Mortality rates from 0% to 10.5% have been reported in the past after TEF repair, however, mortality rates are not comparable because of the heterogeneity of the included cases in each of the case-series. Mortality was related to septic complications due mainly to fistula recurrence or to the poor overall condition of the patient (4,6-11,17). Mortality of TEF repair through the left pre-sternocleidomastoid approach in the current series was 23.07%. All deaths were observed in patients who underwent TEF repair while on mechanical ventilation and had pulmonary sepsis. We can speculate therefore that mortality was not related to the procedure for TEF repair itself, with the exception of one case with fistula recurrence.
The single-stage repair of post-intubation TEFs with the pre-sternocleidomastoid approach carries the risk of injuring the left recurrent laryngeal nerve. Injury to the nerve when direct closure of the fistula is attempted through the left pre-sternocleidomastoid approach varies from 4-16% (10% in the current series), indeed injury to the recurrent nerve is possible with any other technique of TEF repair (7,9-11). The injury to the nerve is usually related to damage from electrocautery or from the pressure applied by the retractors (Figure 1) (7).

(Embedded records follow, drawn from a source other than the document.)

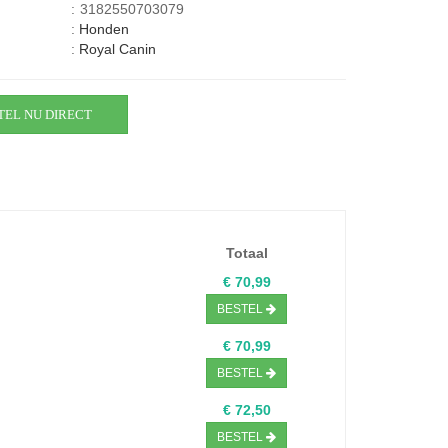
:
3182550703079
:
Honden
:
Royal Canin
TEL NU DIRECT
Totaal
€ 70,99
BESTEL
€ 70,99
BESTEL
€ 72,50
BESTEL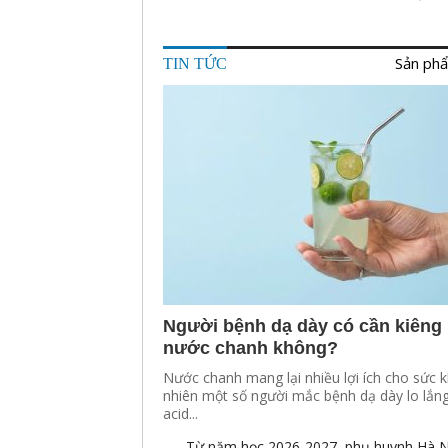
dụng Ha
Sản phẩ
TIN TỨC
Người bệnh dạ dày có cần kiêng
nước chanh không?
Nước chanh mang lại nhiều lợi ích cho sức k
nhiên một số người mắc bệnh dạ dày lo lắn
acid...
Từ năm học 2026-2027, phụ huynh Hà N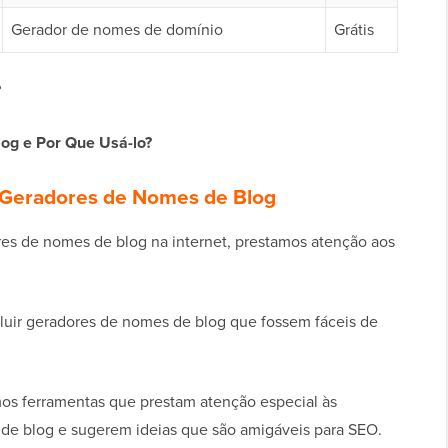
Gerador de nomes de domínio
Grátis
?
og e Por Que Usá-lo?
Geradores de Nomes de Blog
res de nomes de blog na internet, prestamos atenção aos
uir geradores de nomes de blog que fossem fáceis de
mos ferramentas que prestam atenção especial às
de blog e sugerem ideias que são amigáveis para SEO.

In conclusion, the direct one-stage closure of trachea and esophagus with SCMM interposition through the left pre-sternocleidomastoid approach is very effective and easily reproducible technique for the repair of post-intubation TEFs, even in mechanically ventilated patients. Mobilization of the esophagus to a large extent after dissection of the fistulous tract and interposition of the whole SCMM between the suture lines makes a very durable construction which is able to prevent fistula recurrence and to be applied in mechanically ventilated patients. The main drawbacks of the technique are the risk to damage the left recurrent laryngeal nerve and the unsuitability of the technique when TEF is further complicated by a concomitant tracheal or laryngotracheal stenosis.
Disclosure: The authors declare no conflict of interest.